- [SOURCE RECORDS]
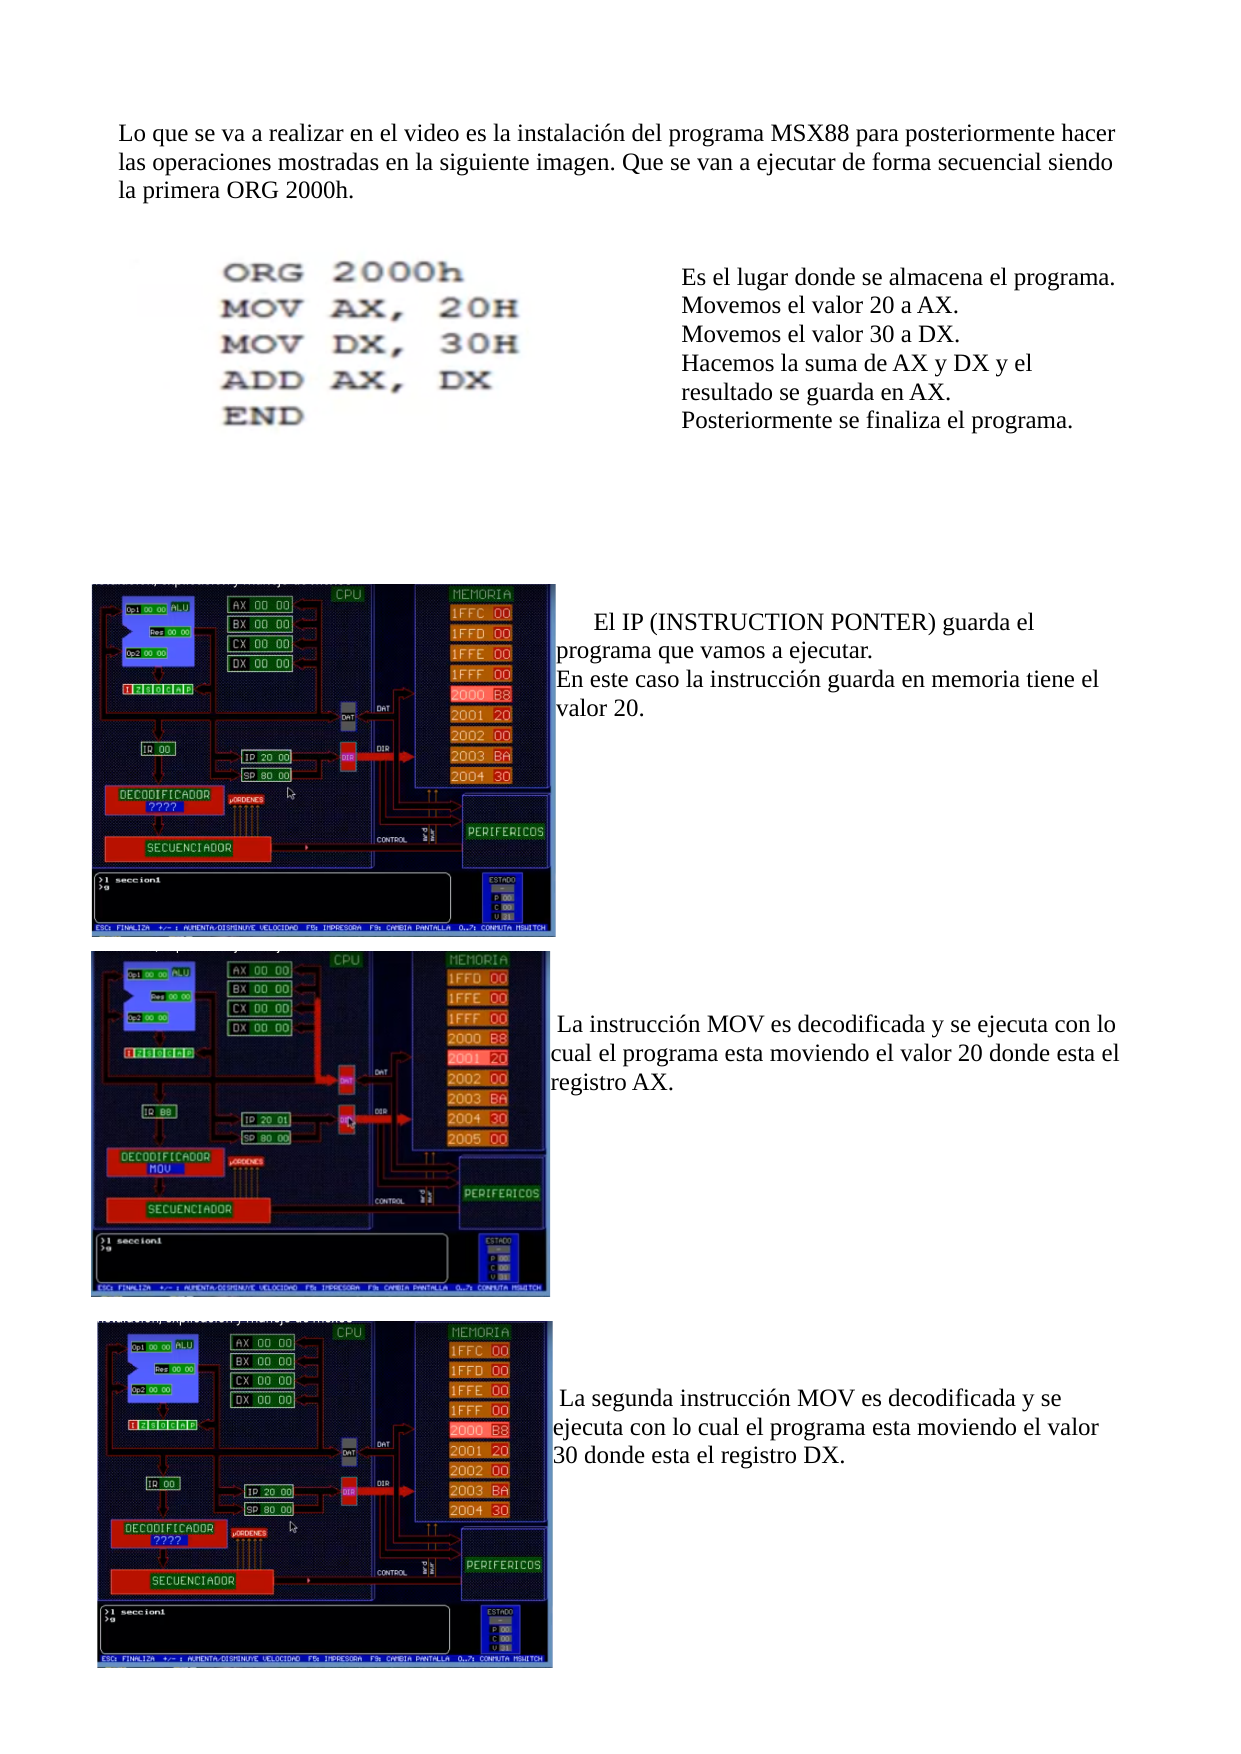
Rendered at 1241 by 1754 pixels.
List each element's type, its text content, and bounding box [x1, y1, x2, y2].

picture [91, 584, 556, 937]
text En este caso la instrucción guarda en memoria tiene el valor 20. [556, 664, 1122, 722]
text Posteriormente se finaliza el programa. [682, 406, 1122, 434]
text Lo que se va a realizar en el video es la instalación del programa MSX88 para posteriormente hacer las operaciones mostradas en la siguiente imagen. Que se van a ejecutar de forma secuencial siendo la primera ORG 2000h. [118, 118, 1122, 204]
text El IP (INSTRUCTION PONTER) guarda el programa que vamos a ejecutar. [556, 607, 1122, 664]
picture [97, 1321, 553, 1668]
text Hacemos la suma de AX y DX y el resultado se guarda en AX. [682, 348, 1122, 406]
text La instrucción MOV es decodificada y se ejecuta con lo cual el programa esta moviendo el valor 20 donde esta el registro AX. [551, 1009, 1122, 1096]
text Es el lugar donde se almacena el programa. [682, 262, 1122, 291]
text Movemos el valor 20 a AX. [682, 291, 1122, 319]
picture [91, 951, 551, 1297]
text Movemos el valor 30 a DX. [682, 319, 1122, 348]
text La segunda instrucción MOV es decodificada y se ejecuta con lo cual el programa esta moviendo el valor 30 donde esta el registro DX. [553, 1383, 1122, 1469]
picture [62, 214, 682, 531]
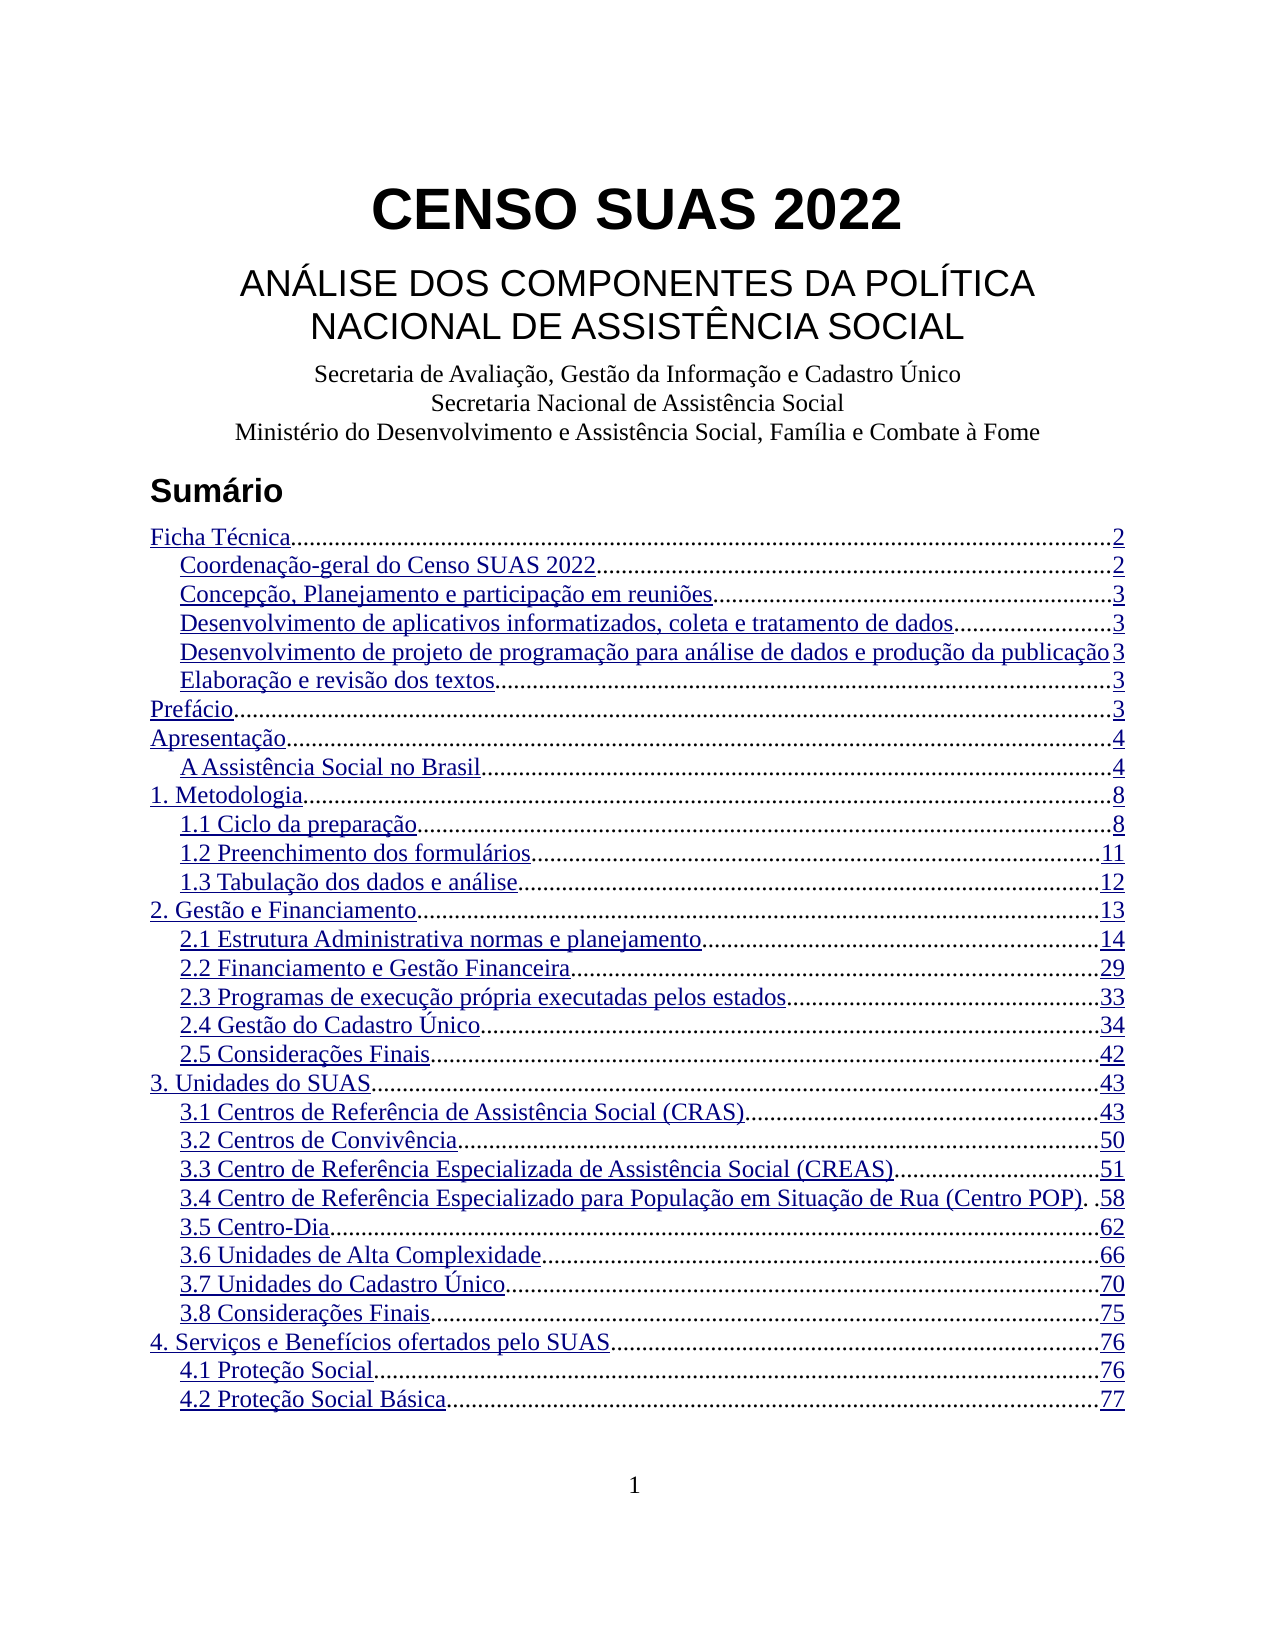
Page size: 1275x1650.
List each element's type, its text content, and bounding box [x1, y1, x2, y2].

text 2. Gestão e Financiamento 13 [150, 896, 1125, 924]
text 2.4 Gestão do Cadastro Único 34 [179, 1011, 1125, 1039]
text 3.4 Centro de Referência Especializado para População em Situação de Rua (Centro POP) 58 [179, 1183, 1125, 1212]
text Prefácio 3 [150, 694, 1125, 723]
text 2.2 Financiamento e Gestão Financeira 29 [179, 953, 1125, 982]
text 1.1 Ciclo da preparação 8 [179, 809, 1125, 838]
text 3.1 Centros de Referência de Assistência Social (CRAS) 43 [179, 1097, 1125, 1126]
text 1.2 Preenchimento dos formulários 11 [179, 838, 1125, 867]
text 2.5 Considerações Finais 42 [179, 1039, 1125, 1068]
text Ficha Técnica 2 [150, 522, 1125, 551]
text 3.8 Considerações Finais 75 [179, 1298, 1125, 1327]
text Desenvolvimento de aplicativos informatizados, coleta e tratamento de dados 3 [179, 608, 1125, 637]
text Apresentação 4 [150, 723, 1125, 752]
subtitle ANÁLISE DOS COMPONENTES DA POLÍTICA NACIONAL DE ASSISTÊNCIA SOCIAL [150, 261, 1125, 347]
text Concepção, Planejamento e participação em reuniões 3 [179, 579, 1125, 608]
text Ministério do Desenvolvimento e Assistência Social, Família e Combate à Fome [150, 417, 1125, 446]
text 3.7 Unidades do Cadastro Único 70 [179, 1269, 1125, 1298]
text 1.3 Tabulação dos dados e análise 12 [179, 867, 1125, 896]
text 4. Serviços e Benefícios ofertados pelo SUAS 76 [150, 1327, 1125, 1356]
text 2.1 Estrutura Administrativa normas e planejamento 14 [179, 924, 1125, 953]
text Coordenação-geral do Censo SUAS 2022 2 [179, 551, 1125, 579]
text 3.6 Unidades de Alta Complexidade 66 [179, 1241, 1125, 1269]
title CENSO SUAS 2022 [150, 175, 1125, 242]
text 1. Metodologia 8 [150, 781, 1125, 809]
subtitle Sumário [150, 471, 1125, 509]
text Elaboração e revisão dos textos 3 [179, 666, 1125, 694]
text 3.5 Centro-Dia 62 [179, 1212, 1125, 1241]
text 4.1 Proteção Social 76 [179, 1356, 1125, 1384]
text A Assistência Social no Brasil 4 [179, 752, 1125, 781]
text Secretaria de Avaliação, Gestão da Informação e Cadastro Único [150, 359, 1125, 388]
text 4.2 Proteção Social Básica 77 [179, 1384, 1125, 1413]
text 3. Unidades do SUAS 43 [150, 1068, 1125, 1097]
text 3.3 Centro de Referência Especializada de Assistência Social (CREAS) 51 [179, 1154, 1125, 1183]
text 3.2 Centros de Convivência 50 [179, 1126, 1125, 1154]
text Desenvolvimento de projeto de programação para análise de dados e produção da publicação 3 [179, 637, 1125, 666]
text 2.3 Programas de execução própria executadas pelos estados 33 [179, 982, 1125, 1011]
text Secretaria Nacional de Assistência Social [150, 388, 1125, 417]
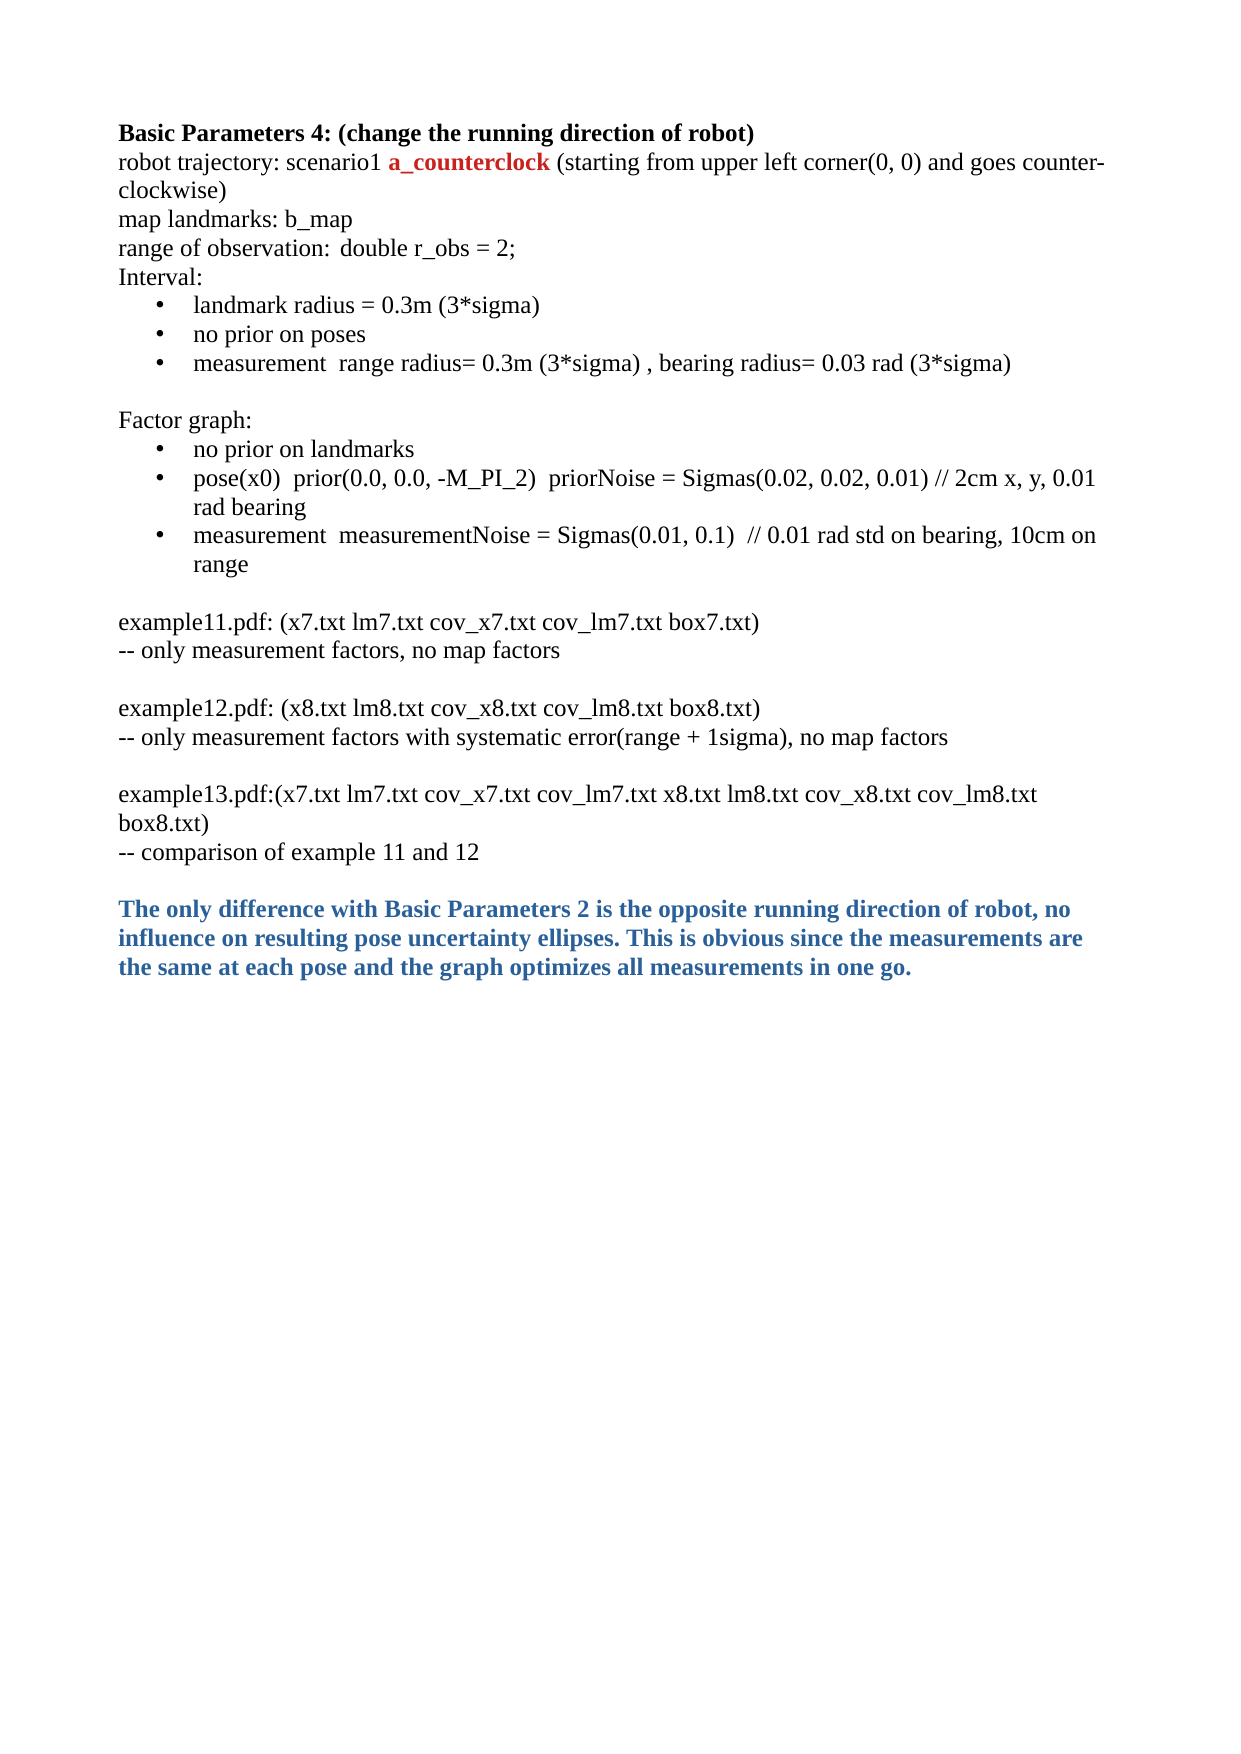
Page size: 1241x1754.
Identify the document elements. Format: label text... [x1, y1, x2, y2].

- [WHAT THIS TASK INVOLVES] Write out the lines of all the records again, replacing "Considerações Finais" with "Conclusões" everywhere it appears and changing nothing else. Leave the pictures out of your answer.

- [TASK RESPONSE]
Rendered at 1241 by 1754 pixels.
List each element's type, its text content, and bounding box [x1, y1, x2, y2].

picture [91, 584, 556, 937]
text En este caso la instrucción guarda en memoria tiene el valor 20. [556, 664, 1122, 722]
text Posteriormente se finaliza el programa. [682, 406, 1122, 434]
text Lo que se va a realizar en el video es la instalación del programa MSX88 para posteriormente hacer las operaciones mostradas en la siguiente imagen. Que se van a ejecutar de forma secuencial siendo la primera ORG 2000h. [118, 118, 1122, 204]
text El IP (INSTRUCTION PONTER) guarda el programa que vamos a ejecutar. [556, 607, 1122, 664]
picture [97, 1321, 553, 1668]
text Hacemos la suma de AX y DX y el resultado se guarda en AX. [682, 348, 1122, 406]
text La instrucción MOV es decodificada y se ejecuta con lo cual el programa esta moviendo el valor 20 donde esta el registro AX. [551, 1009, 1122, 1096]
text Es el lugar donde se almacena el programa. [682, 262, 1122, 291]
text Movemos el valor 20 a AX. [682, 291, 1122, 319]
picture [91, 951, 551, 1297]
text Movemos el valor 30 a DX. [682, 319, 1122, 348]
text La segunda instrucción MOV es decodificada y se ejecuta con lo cual el programa esta moviendo el valor 30 donde esta el registro DX. [553, 1383, 1122, 1469]
picture [62, 214, 682, 531]
Page size: 1275x1650.
List each element's type, its text content, and bounding box [x1, y1, x2, y2].

text 2. Gestão e Financiamento 13 [150, 896, 1125, 924]
text 2.4 Gestão do Cadastro Único 34 [179, 1011, 1125, 1039]
text 3.4 Centro de Referência Especializado para População em Situação de Rua (Centro POP) 58 [179, 1183, 1125, 1212]
text Prefácio 3 [150, 694, 1125, 723]
text 2.2 Financiamento e Gestão Financeira 29 [179, 953, 1125, 982]
text 1.1 Ciclo da preparação 8 [179, 809, 1125, 838]
text 3.1 Centros de Referência de Assistência Social (CRAS) 43 [179, 1097, 1125, 1126]
text 1.2 Preenchimento dos formulários 11 [179, 838, 1125, 867]
text 2.5 Conclusões 42 [179, 1039, 1125, 1068]
text Ficha Técnica 2 [150, 522, 1125, 551]
text 3.8 Conclusões 75 [179, 1298, 1125, 1327]
text Desenvolvimento de aplicativos informatizados, coleta e tratamento de dados 3 [179, 608, 1125, 637]
text Apresentação 4 [150, 723, 1125, 752]
subtitle ANÁLISE DOS COMPONENTES DA POLÍTICA NACIONAL DE ASSISTÊNCIA SOCIAL [150, 261, 1125, 347]
text Concepção, Planejamento e participação em reuniões 3 [179, 579, 1125, 608]
text Ministério do Desenvolvimento e Assistência Social, Família e Combate à Fome [150, 417, 1125, 446]
text 3.7 Unidades do Cadastro Único 70 [179, 1269, 1125, 1298]
text 1.3 Tabulação dos dados e análise 12 [179, 867, 1125, 896]
text 4. Serviços e Benefícios ofertados pelo SUAS 76 [150, 1327, 1125, 1356]
text 2.1 Estrutura Administrativa normas e planejamento 14 [179, 924, 1125, 953]
text Coordenação-geral do Censo SUAS 2022 2 [179, 551, 1125, 579]
text 3.6 Unidades de Alta Complexidade 66 [179, 1241, 1125, 1269]
title CENSO SUAS 2022 [150, 175, 1125, 242]
text 1. Metodologia 8 [150, 781, 1125, 809]
subtitle Sumário [150, 471, 1125, 509]
text Elaboração e revisão dos textos 3 [179, 666, 1125, 694]
text 3.5 Centro-Dia 62 [179, 1212, 1125, 1241]
text 4.1 Proteção Social 76 [179, 1356, 1125, 1384]
text A Assistência Social no Brasil 4 [179, 752, 1125, 781]
text Secretaria de Avaliação, Gestão da Informação e Cadastro Único [150, 359, 1125, 388]
text 4.2 Proteção Social Básica 77 [179, 1384, 1125, 1413]
text 3. Unidades do SUAS 43 [150, 1068, 1125, 1097]
text 3.3 Centro de Referência Especializada de Assistência Social (CREAS) 51 [179, 1154, 1125, 1183]
text 3.2 Centros de Convivência 50 [179, 1126, 1125, 1154]
text Desenvolvimento de projeto de programação para análise de dados e produção da publicação 3 [179, 637, 1125, 666]
text 2.3 Programas de execução própria executadas pelos estados 33 [179, 982, 1125, 1011]
text Secretaria Nacional de Assistência Social [150, 388, 1125, 417]
Page size: 1241x1754.
Identify the document elements. Format: label text... [x1, y1, x2, y2].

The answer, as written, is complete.